The sentencing came just over a month after three officers who worked for Atesiano when he was the chief were sentenced to prison for their roles in the wrongful arrests.

Atesiano told Moore in court that he was “not prepared” when he took the job as chief of the department in the Miami-area village of about 3,000 people. “I made some very, very bad decisions,” he said, according to The Miami Herald.

His lawyer, Richard Docobo, did not return a request for comment.

As the chief of the department, Atesiano was intent that he appeared to be a successful crime fighter. He instructed two officers to arrest a 16-year old for four burglaries, even though they had no evidence that the teenager was the culprit, according to a June indictment.

The indictment charged Atesiano and the officers, Charlie Dayoub and Raul Fernandez, with conspiracy against the right to be free from unreasonable seizure by the police, and with depriving the teenager, identified as “T.D.,” of that right.

Atesiano pleaded guilty to the charges, prosecutors said.

In 2013, when Atesiano was head of the department, the village had 11 full-time police officers and two reserve officers. It had just recorded a decrease in burglaries, down to 19 in 2012 from 36 in 2011, the indictment showed.

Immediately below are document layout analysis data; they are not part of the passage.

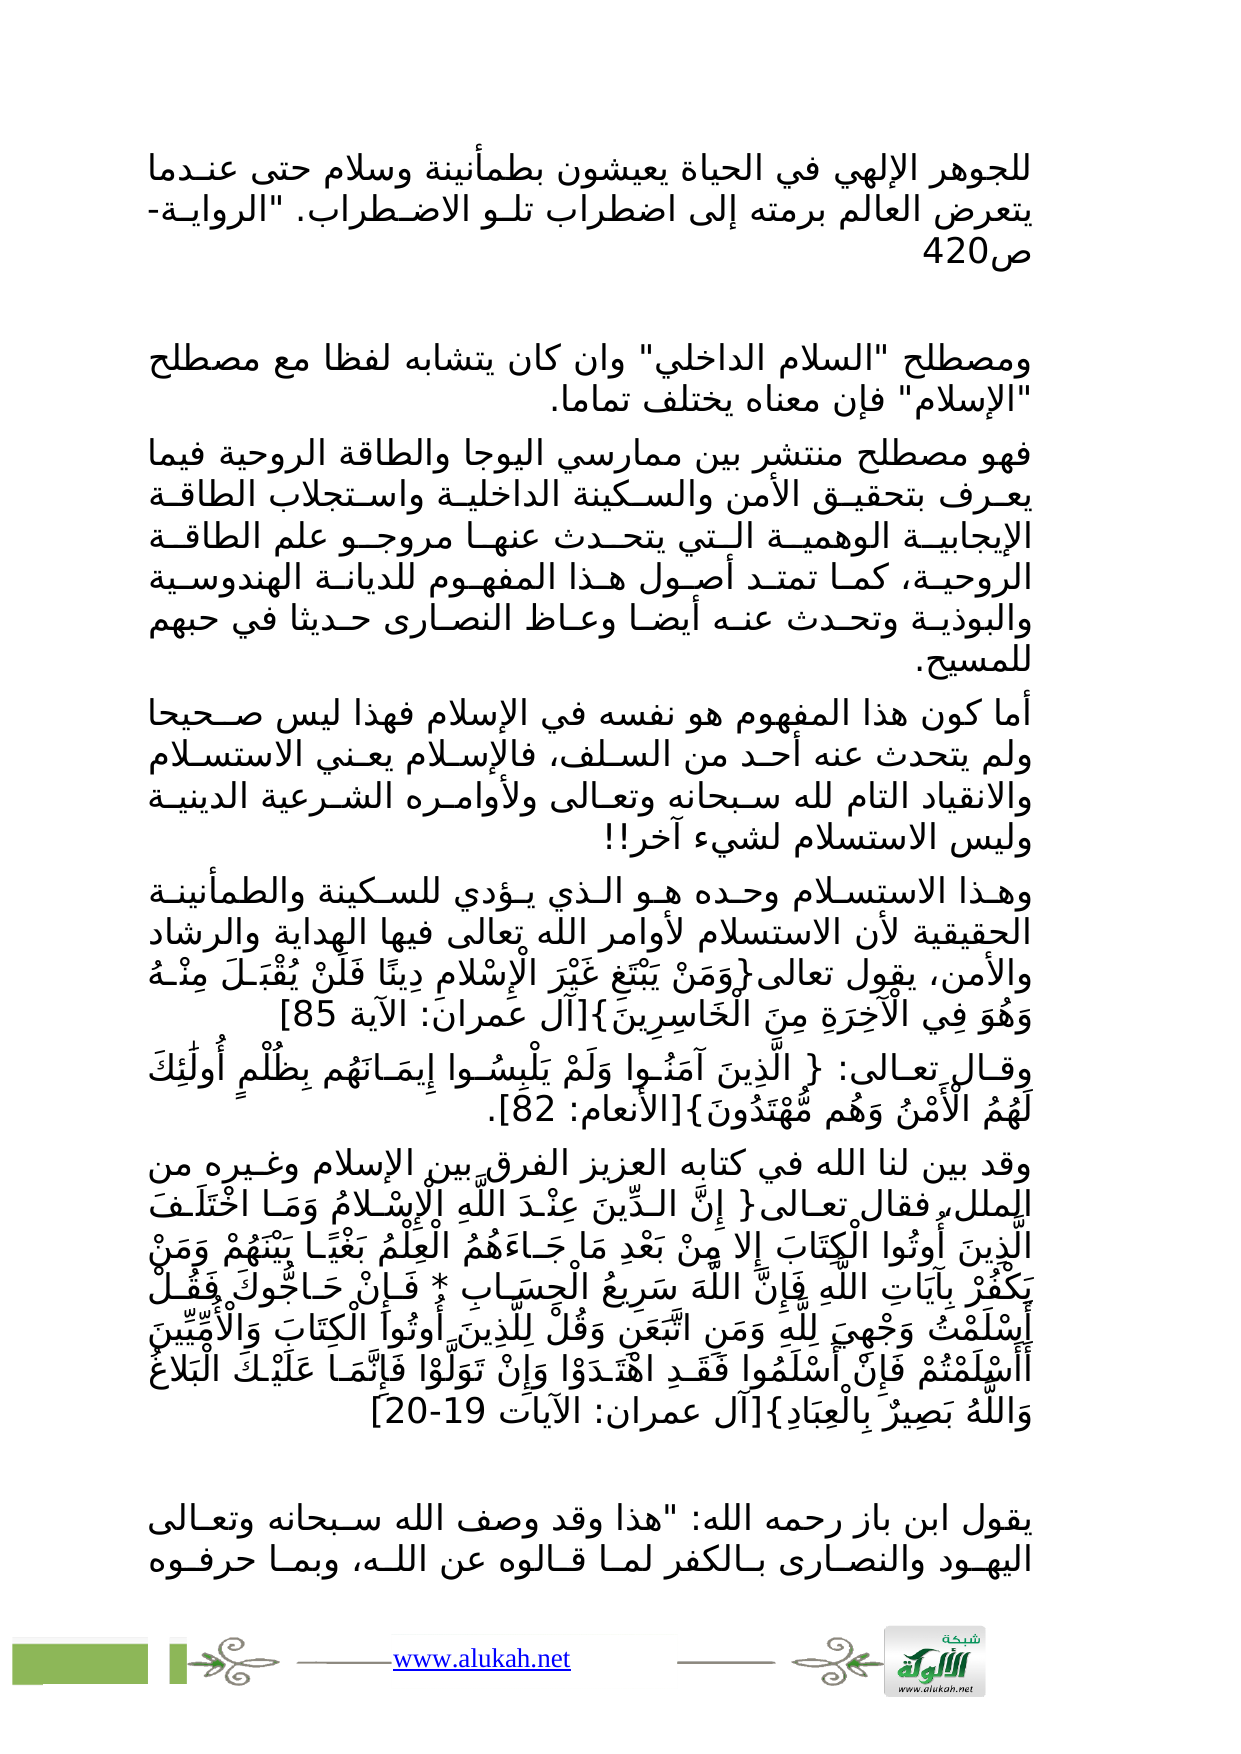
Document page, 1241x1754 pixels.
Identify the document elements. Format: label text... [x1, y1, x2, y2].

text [148, 148, 1033, 271]
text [148, 1498, 1033, 1580]
text وهذا الاستسلام وحده هو الذي يؤدي للسكينة والطمأنينة الحقيقية لأن الاستسلام لأوامر الله تعالى فيها الهداية والرشاد والأمن، يقول تعالى{وَمَنْ يَبْتَغِ غَيْرَ الْإِسْلامِ دِينًا فَلَنْ يُقْبَلَ مِنْهُ وَهُوَ فِي الْآخِرَةِ مِنَ الْخَاسِرِينَ}[آل عمران: الآية 85] [148, 870, 1033, 1035]
text وقال تعالى: { الَّذِينَ آمَنُوا وَلَمْ يَلْبِسُوا إِيمَانَهُم بِظُلْمٍ أُولَٰئِكَ لَهُمُ الْأَمْنُ وَهُم مُّهْتَدُونَ}[الأنعام: 82]. [148, 1048, 1033, 1130]
text ومصطلح "السلام الداخلي" وان كان يتشابه لفظا مع مصطلح "الإسلام" فإن معناه يختلف تماما. [148, 338, 1033, 420]
picture [10, 1622, 986, 1704]
text أما كون هذا المفهوم هو نفسه في الإسلام فهذا ليس صحيحا ولم يتحدث عنه أحد من السلف، فالإسلام يعني الاستسلام والانقياد التام لله سبحانه وتعالى ولأوامره الشرعية الدينية وليس الاستسلام لشيء آخر!! [148, 693, 1033, 858]
text وقد بين لنا الله في كتابه العزيز الفرق بين الإسلام وغيره من الملل، فقال تعالى{ إِنَّ الدِّينَ عِنْدَ اللَّهِ الْإِسْلامُ وَمَا اخْتَلَفَ الَّذِينَ أُوتُوا الْكِتَابَ إِلا مِنْ بَعْدِ مَا جَاءَهُمُ الْعِلْمُ بَغْيًا بَيْنَهُمْ وَمَنْ يَكْفُرْ بِآيَاتِ اللَّهِ فَإِنَّ اللَّهَ سَرِيعُ الْحِسَابِ * فَإِنْ حَاجُّوكَ فَقُلْ أَسْلَمْتُ وَجْهِيَ لِلَّهِ وَمَنِ اتَّبَعَنِ وَقُلْ لِلَّذِينَ أُوتُوا الْكِتَابَ وَالْأُمِّيِّينَ أَأَسْلَمْتُمْ فَإِنْ أَسْلَمُوا فَقَدِ اهْتَدَوْا وَإِنْ تَوَلَّوْا فَإِنَّمَا عَلَيْكَ الْبَلاغُ وَاللَّهُ بَصِيرٌ بِالْعِبَادِ}[آل عمران: الآيات 19-20] [148, 1143, 1033, 1431]
text فهو مصطلح منتشر بين ممارسي اليوجا والطاقة الروحية فيما يعرف بتحقيق الأمن والسكينة الداخلية واستجلاب الطاقة الإيجابية الوهمية التي يتحدث عنها مروجو علم الطاقة الروحية، كما تمتد أصول هذا المفهوم للديانة الهندوسية والبوذية وتحدث عنه أيضا وعاظ النصارى حديثا في حبهم للمسيح. [148, 433, 1033, 680]
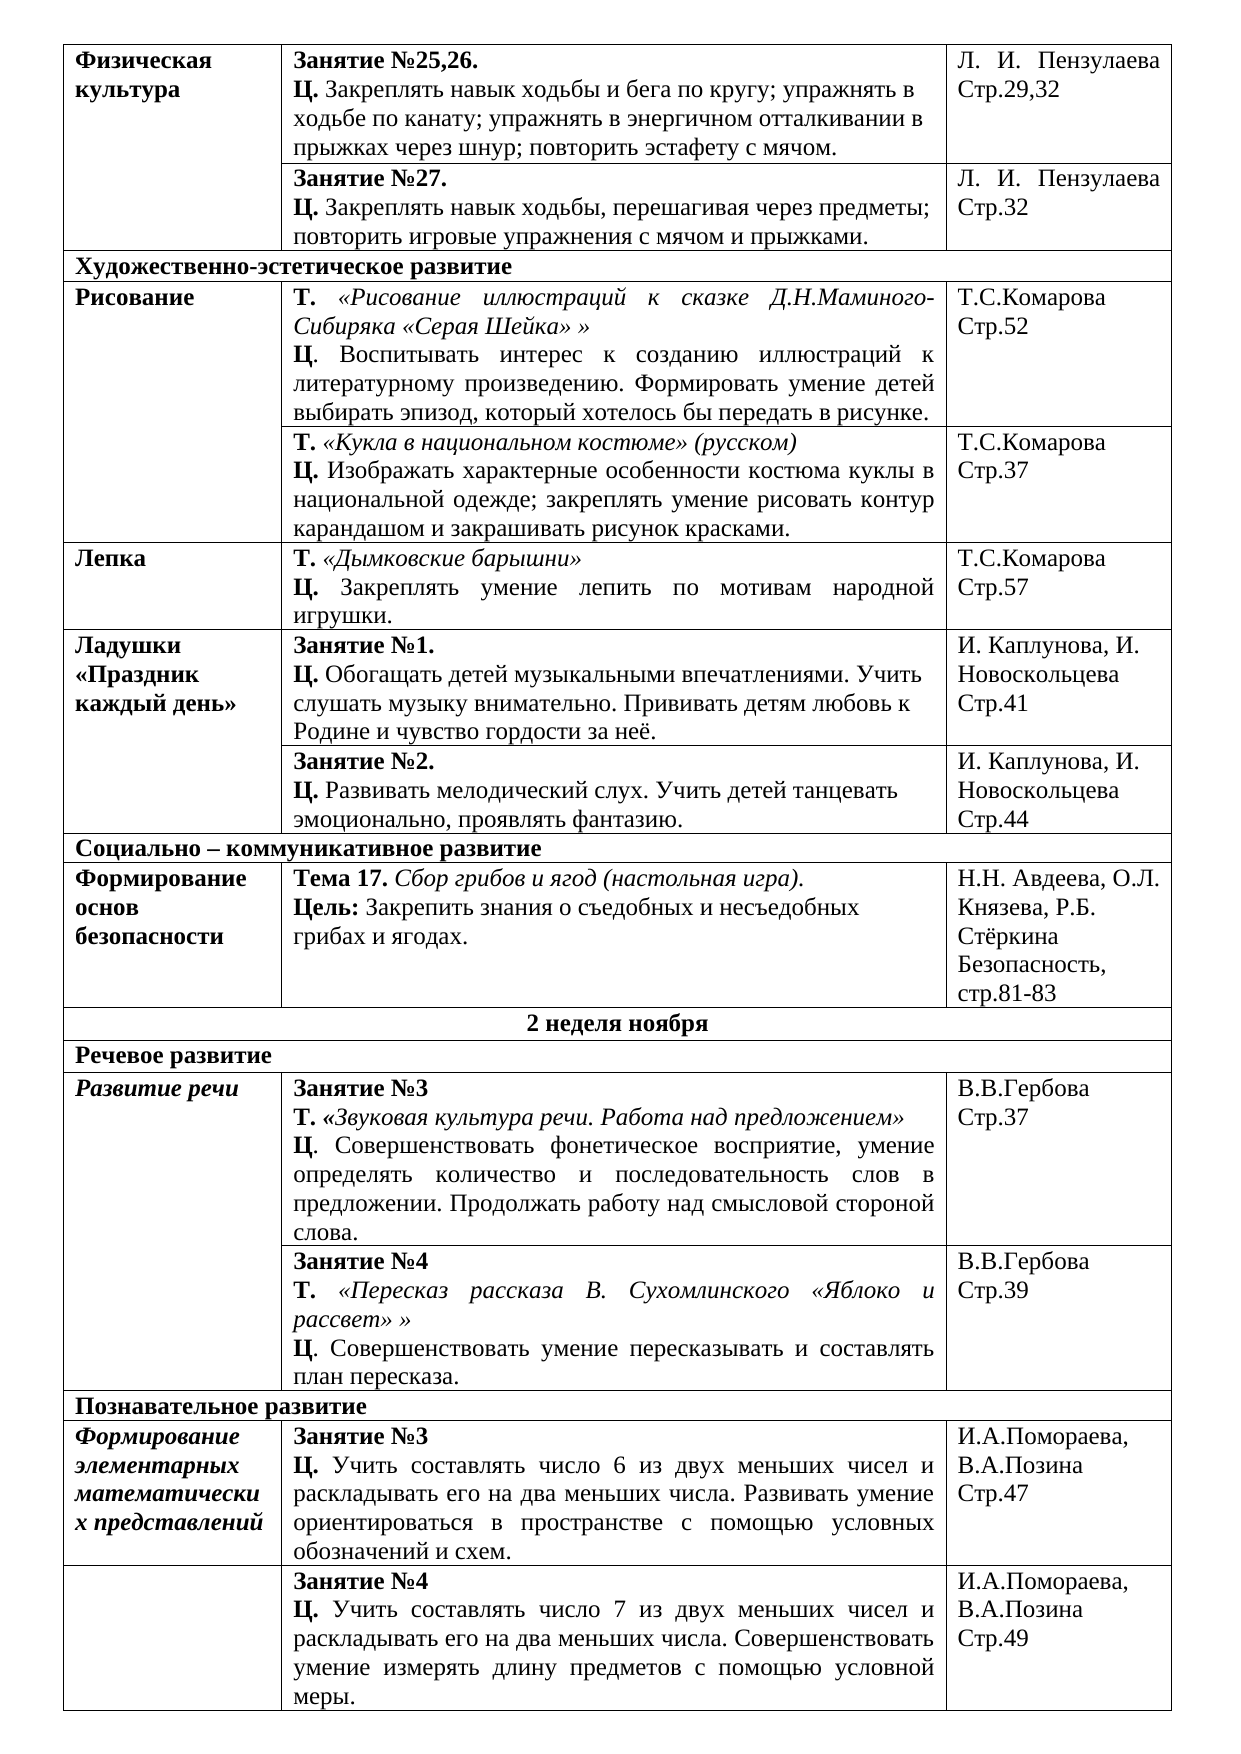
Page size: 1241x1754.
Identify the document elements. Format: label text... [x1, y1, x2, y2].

table_cell И. Каплунова, И. Новоскольцева Стр.44 [947, 746, 1171, 832]
table_cell Л. И. Пензулаева Стр.32 [947, 164, 1171, 250]
table_cell Т. «Дымковские барышни» Ц. Закреплять умение лепить по мотивам народной игрушки. [282, 543, 946, 629]
table_cell Т.С.Комарова Стр.52 [947, 282, 1171, 426]
table_cell Т. «Кукла в национальном костюме» (русском) Ц. Изображать характерные особенности костюма куклы в национальной одежде; закреплять умение рисовать контур карандашом и закрашивать рисунок красками. [282, 427, 946, 542]
table_cell Формирование элементарных математических представлений [64, 1421, 281, 1565]
table_cell Занятие №27. Ц. Закреплять навык ходьбы, перешагивая через предметы; повторить игровые упражнения с мячом и прыжками. [282, 164, 946, 250]
table_cell Развитие речи [64, 1073, 281, 1390]
table_cell Формирование основ безопасности [64, 863, 281, 1007]
table_cell И.А.Помораева, В.А.Позина Стр.49 [947, 1566, 1171, 1709]
table_cell Л. И. Пензулаева Стр.29,32 [947, 45, 1171, 162]
table_cell Занятие №25,26. Ц. Закреплять навык ходьбы и бега по кругу; упражнять в ходьбе по канату; упражнять в энергичном отталкивании в прыжках через шнур; повторить эстафету с мячом. [282, 45, 946, 162]
table_cell Социально – коммуникативное развитие [64, 834, 1171, 862]
table_cell [64, 1566, 281, 1709]
table_cell Занятие №3 Ц. Учить составлять число 6 из двух меньших чисел и раскладывать его на два меньших числа. Развивать умение ориентироваться в пространстве с помощью условных обозначений и схем. [282, 1421, 946, 1565]
table_cell Т. «Рисование иллюстраций к сказке Д.Н.Маминого- Сибиряка «Серая Шейка» » Ц. Воспитывать интерес к созданию иллюстраций к литературному произведению. Формировать умение детей выбирать эпизод, который хотелось бы передать в рисунке. [282, 282, 946, 426]
table_cell Рисование [64, 282, 281, 542]
table_cell Занятие №3 Т. «Звуковая культура речи. Работа над предложением» Ц. Совершенствовать фонетическое восприятие, умение определять количество и последовательность слов в предложении. Продолжать работу над смысловой стороной слова. [282, 1073, 946, 1245]
table_cell Занятие №4 Ц. Учить составлять число 7 из двух меньших чисел и раскладывать его на два меньших числа. Совершенствовать умение измерять длину предметов с помощью условной меры. [282, 1566, 946, 1709]
table_cell Физическая культура [64, 45, 281, 250]
table_cell Речевое развитие [64, 1041, 1171, 1072]
table_cell Занятие №4 Т. «Пересказ рассказа В. Сухомлинского «Яблоко и рассвет» » Ц. Совершенствовать умение пересказывать и составлять план пересказа. [282, 1246, 946, 1390]
table_cell И. Каплунова, И. Новоскольцева Стр.41 [947, 630, 1171, 745]
table_cell Т.С.Комарова Стр.37 [947, 427, 1171, 542]
table_cell Тема 17. Сбор грибов и ягод (настольная игра). Цель: Закрепить знания о съедобных и несъедобных грибах и ягодах. [282, 863, 946, 1007]
table_cell Художественно-эстетическое развитие [64, 251, 1171, 281]
table_cell Н.Н. Авдеева, О.Л. Князева, Р.Б. Стёркина Безопасность, стр.81-83 [947, 863, 1171, 1007]
table_cell 2 неделя ноября [64, 1008, 1171, 1039]
table_cell Т.С.Комарова Стр.57 [947, 543, 1171, 629]
table_cell В.В.Гербова Стр.37 [947, 1073, 1171, 1245]
table_cell Занятие №1. Ц. Обогащать детей музыкальными впечатлениями. Учить слушать музыку внимательно. Прививать детям любовь к Родине и чувство гордости за неё. [282, 630, 946, 745]
table_cell В.В.Гербова Стр.39 [947, 1246, 1171, 1390]
table_cell И.А.Помораева, В.А.Позина Стр.47 [947, 1421, 1171, 1565]
table_cell Лепка [64, 543, 281, 629]
table_cell Ладушки «Праздник каждый день» [64, 630, 281, 832]
table_cell Занятие №2. Ц. Развивать мелодический слух. Учить детей танцевать эмоционально, проявлять фантазию. [282, 746, 946, 832]
table_cell Познавательное развитие [64, 1391, 1171, 1420]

In June 2013, with three burglaries in April and one in May unsolved, Atesiano “caused and encouraged” Dayoub and Fernandez, who was one of the reserve officers, to falsely arrest T.D. and charge him in the four burglaries, the indictment said.

He also told the officers to falsely arrest a man identified in court documents as “C.D.” in 2013 for two burglaries, even though there was no evidence the man had committed the crimes.

In July of that same year, the chief presented the city council with a perfect record of solving burglaries, though the statistics were “fictitious,” the indictment said.

The following year, Atesiano told another officer, Guillermo Ravelo, to arrest and charge a man, referred to as “E.B.,” with five vehicle burglaries, despite no legal reason for doing so, according to court documents.

Dayoub and Fernandez both said they were troubled by the unethical behavior. They eventually cooperated with the authorities.

Fernandez sent a letter to the city manager about the bad arrests and then told investigators that Atesiano “via his underlings, would use a specific code meant to alert officers that a person of color was seen in the city and that they needed to be stopped and confronted.”

The two officers pleaded guilty this past August, and in October, they were sentenced to 12 months in prison. Ravelo was charged separately and sentenced in October to 27 months in prison for the conspiracy arrests and for striking a handcuffed driver in the head during a traffic stop.

The Miami Herald obtained internal public records that suggested the Biscayne Park officers had been pressured into singling out random black people to clear cases.

“If they have burglaries that are open cases that are not solved yet, if you see anybody black walking through our streets and they have somewhat of a record, arrest them so we can pin them for all the burglaries,” one officer quoted in an internal probe said.